Поезд прибыл в Саратогу ночью; шел дождь. Он проспал большую часть дороги, потея во влажной духоте вагона, и ему снился древний замок, где жили только старые индюки, и сон, где были его отец, Курт Кунхардт, кто-то безликий, Маргарет и Роза, Анна Стимсон и странная толстая женщина с алмазными глазами. Он стоял на длинной безлюдной улице; кроме медленно приближающейся к нему вереницы черных автомобилей, похожей на траурную процессию, вокруг не было признаков жизни. И тем не менее он словно видел свою наготу из каждого окна и отчаянно замахал первому лимузину; тот остановился, и водитель, его отец, гостеприимно распахнул дверцу; папочка, закричал он, рванувшись вперед, и огромная дверь захлопнулась, отхватив ему пальцы, а отец с гулким, утробным смехом высунулся из окна и швырнул ему огромный венок из роз. Во второй машине была Маргарет, в третьей женщина с алмазными глазами (может быть, миссис Кейси, его бывшая учительница по алгебре?), в четвертой мистер Кунхардт с новым протеже, существом без лица. Каждая дверь открывалась, каждая хлопала, все смеялись, все бросали розы. Одна за другой машины ускользали прочь по тихой улице. И с безумным воплем Уолтер упал под горой роз; шипы ранили его, а внезапный дождь, серый ливень, сбивал лепестки и размывал по листьям бледную кровь.

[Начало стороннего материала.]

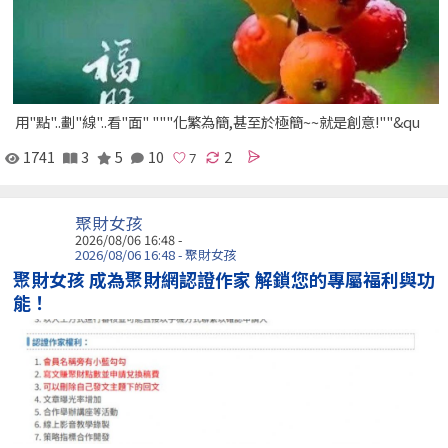
用"點"..劃"線"..看"面" """化繁為簡,甚至於極簡~~就是創意!""&qu
1741
3
5
10
2
聚財女孩
2026/08/06 16:48 -
2026/08/06 16:48 - 聚財女孩
聚財女孩 成為聚財網認證作家 解鎖您的專屬福利與功
能！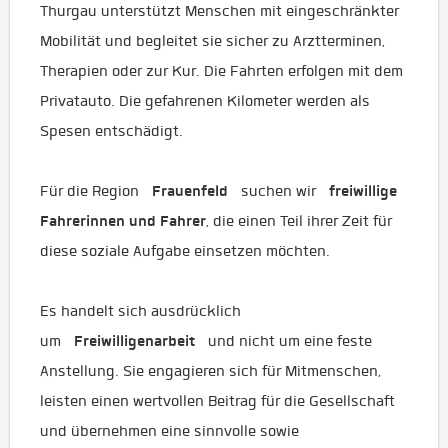
Thurgau unterstützt Menschen mit eingeschränkter
Mobilität und begleitet sie sicher zu Arztterminen,
Therapien oder zur Kur. Die Fahrten erfolgen mit dem
Privatauto. Die gefahrenen Kilometer werden als
Spesen entschädigt.
Frauenfeld
freiwillige
Für die Region
suchen wir
Fahrerinnen und Fahrer
, die einen Teil ihrer Zeit für
diese soziale Aufgabe einsetzen möchten.
Es handelt sich ausdrücklich
Freiwilligenarbeit
um
und nicht um eine feste
Anstellung. Sie engagieren sich für Mitmenschen,
leisten einen wertvollen Beitrag für die Gesellschaft
und übernehmen eine sinnvolle sowie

По неподвижному взгляду женщины, сидящей напротив, он сразу понял, что кричал вслух. Он робко улыбнулся ей, и она отвела взор, как ему почудилось, с некоторым смущением. Это была калека с огромным башмаком на левой ноге. Позже, на саратогском вокзале, он помог ей с багажом, и они вместе взяли такси; они не разговаривали; каждый сидел в своем углу, глядя на дождь, на расплывчатые огни. Несколько часов назад, в Нью-Йорке, он забрал из банка все свои сбережения и запер квартиру, никому ничего не сказав; а здесь у него не было ни единого знакомого; ему приятно было думать об этом.